Hiernach ist der Sachverhalt wahrhaftig soweit geklärt, dass das Kultusministerium alle Veranlassung hätte, sich die Geschichte noch einmal zu überlegen, nicht aber hier eine Haltung einzunehmen, als ob der Rechtsboden, von dem es ausgeht, ganz und gar einwandfrei sei. Das Kultusministerium hat sich hier unzweifelhaft selbst, wenn man nicht bereits die Sachlage in meinem Sinne als vollkommen geklärt betrachten will, auf einen Boden begeben, der durchaus unsicher ist, und mindestens das Bekenntnis dessen könnte man wahrhaftig nach der jetzigen Sachlage von dem Kultusministerium erwarten. Statt dessen hält es auch gegenwärtig noch den Standpunkt aufrecht, dass seine Rechtsauffassung allein in Frage komme und allein interessiere. Das beweist, mit welcher Rücksichtslosigkeit man dort außerhalb des Schulwesens und der Schulinteressen liegende Angelegenheiten im Interesse der herrschenden Klassen gewaltsam zu verfolgen sucht; es beweist auf das deutlichste, wie wenig das Kultusministerium mit der nötigen Sorgfalt und der nötigen Delikatesse bemüht ist, sich an die Grenzen des Gesetzes zu halten.

VI2

22. April 1910

Meine Herren, ich bin dem Herrn Kultusminister dankbar, dass er endlich diejenige Stelle aus dem Erkenntnis des Oberverwaltungsgerichtes zur Verlesung gebracht hat, auf die er sich stützen zu können vermeint. Ich glaube, nachdem Ihnen nunmehr die beiden Erkenntnisse, um die es sich hier handelt, unterbreitet sind, und die Rechtsfrage, um die es sich handelt, klar genug sein dürfte, – ich glaube, meine Herren, dass es auch Ihnen nunmehr ohne Weiteres klar geworden ist, wie wenig die Entscheidung, die der Herr Kultusminister zum Vortrag gebracht hat, mit der allein hier in Betracht kommenden Rechtsfrage zu tun hat.

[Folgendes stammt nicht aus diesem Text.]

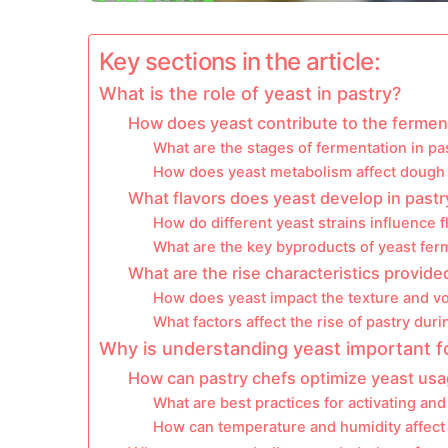
Key sections in the article:
What is the role of yeast in pastry?
How does yeast contribute to the ferment
What are the stages of fermentation in p
How does yeast metabolism affect dough 
What flavors does yeast develop in pastr
How do different yeast strains influence f
What are the key byproducts of yeast fer
What are the rise characteristics provide
How does yeast impact the texture and v
What factors affect the rise of pastry dur
Why is understanding yeast important f
How can pastry chefs optimize yeast usag
What are best practices for activating and
How can temperature and humidity affect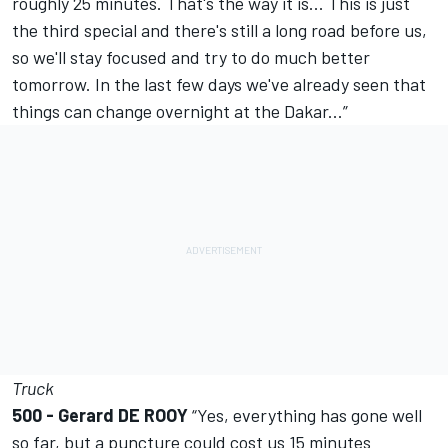
roughly 25 minutes. That's the way it is... This is just
the third special and there's still a long road before us,
so we'll stay focused and try to do much better
tomorrow. In the last few days we've already seen that
things can change overnight at the Dakar...”
Truck
500 - Gerard DE ROOY
“Yes, everything has gone well
so far, but a puncture could cost us 15 minutes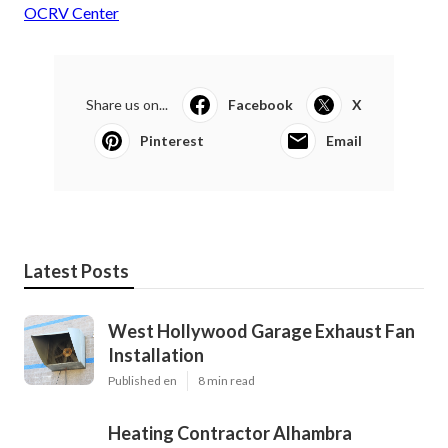
OCRV Center
Share us on...
Facebook
X
Pinterest
Email
Latest Posts
West Hollywood Garage Exhaust Fan
Installation
Published en
8 min read
Heating Contractor Alhambra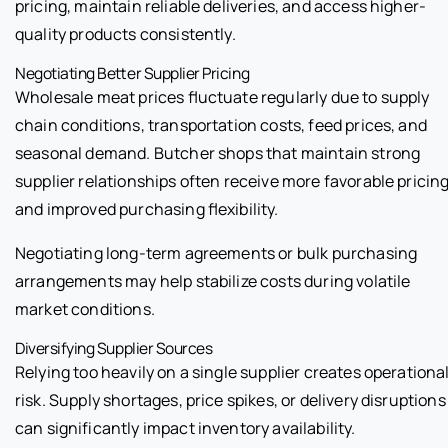
pricing, maintain reliable deliveries, and access higher-
quality products consistently.
Negotiating Better Supplier Pricing
Wholesale meat prices fluctuate regularly due to supply
chain conditions, transportation costs, feed prices, and
seasonal demand. Butcher shops that maintain strong
supplier relationships often receive more favorable pricin
and improved purchasing flexibility.
Negotiating long-term agreements or bulk purchasing
arrangements may help stabilize costs during volatile
market conditions.
Diversifying Supplier Sources
Relying too heavily on a single supplier creates operationa
risk. Supply shortages, price spikes, or delivery disruptions
can significantly impact inventory availability.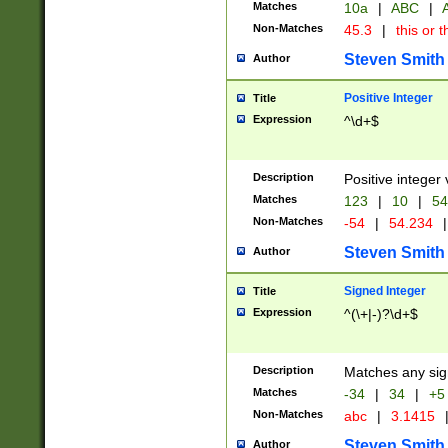
Matches
10a
|
ABC
|
A
Non-Matches
45.3
|
this or t
Steven Smith
Author
Positive Integer
Title
Expression
^\d+$
Description
Positive integer 
Matches
123
|
10
|
54
Non-Matches
-54
|
54.234
|
Steven Smith
Author
Signed Integer
Title
Expression
^(\+|-)?\d+$
Description
Matches any sig
Matches
-34
|
34
|
+5
Non-Matches
abc
|
3.1415
Steven Smith
Author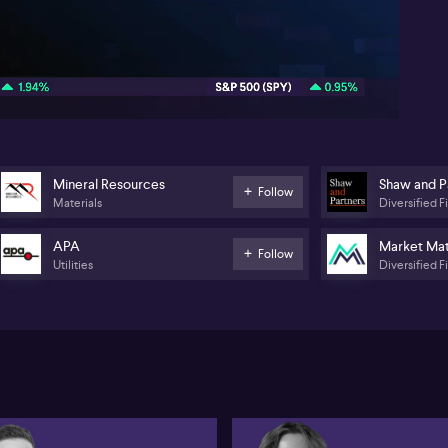
cur
pur
sp
07:59
li
sug
ben
Di
(AS
the
a p
Mineral Resources
Shaw and P
Follow
lo
Materials
Diversified F
Jam
exp
APA
Market Mat
co
Follow
Utilities
Diversified F
Ful
0:
Let
gu
ye
Par
We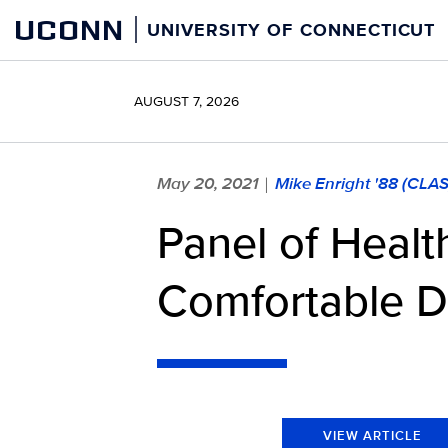
Skip
UCONN
UNIVERSITY OF CONNECTICUT
to
content
AUGUST 7, 2026
May 20, 2021
Mike Enright '88 (CLA
|
Panel of Heal
Comfortable D
VIEW ARTICLE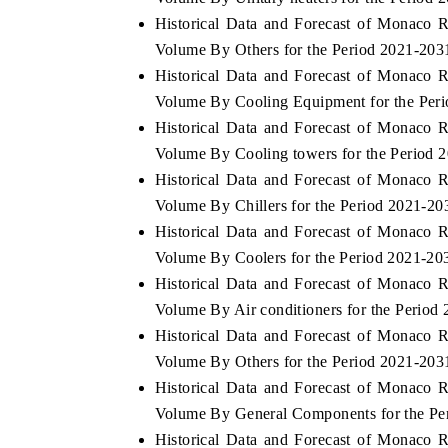
Historical Data and Forecast of Monaco 
Volume By Others for the Period 2021-203
Historical Data and Forecast of Monaco 
HE ECONOMIC TIMES
BUSINESS STANDA
Volume By Cooling Equipment for the Per
Historical Data and Forecast of Monaco 
nchoring features on industrial IoT growth
Featuring strategic ev
trics and connected smart-grid devices.
Driver Assistance Syst
Volume By Cooling towers for the Period 
safety.
Historical Data and Forecast of Monaco 
Volume By Chillers for the Period 2021-20
Historical Data and Forecast of Monaco 
EAD COVERAGE →
READ COVERAGE
Volume By Coolers for the Period 2021-20
Historical Data and Forecast of Monaco 
Volume By Air conditioners for the Period
Historical Data and Forecast of Monaco 
Volume By Others for the Period 2021-203
Historical Data and Forecast of Monaco 
Volume By General Components for the Pe
Historical Data and Forecast of Monaco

Wenn der Herr Kultusminister des Weiteren eine so große Vorsicht gegenüber der Landgerichtserkenntnis hat obwalten lassen, weil dagegen ja Revision eingelegt sei, so begreife ich nicht recht, weshalb er denn mit derselben Vorsicht auch der Entscheidung des Reichsgerichts vom 17. September 1908 aus dem Wege gegangen ist, von der ich mir vorher auch zu reden erlaubt habe, und auch in die hier fragliche Angelegenheit im Gegensatz zu dem Erkenntnis des Oberverwaltungsgerichts tief genug eingreift. Es scheint mir nach alledem das Verdikt, das ich über die Amtsführung der Schulaufsichtsorgane gefällt habe, nämlich das Verdikt, dass sie einer unzulässigen und missbräuchlichen Anwendung unserer Gesetze nicht nur dringend verdächtig, sondern schuldig sind, gerechtfertigt zu sein.

(„Sehr wahr!“ bei den Sozialdemokraten.)

1 Förderung der Turn- und Sportbewegung. Die Red.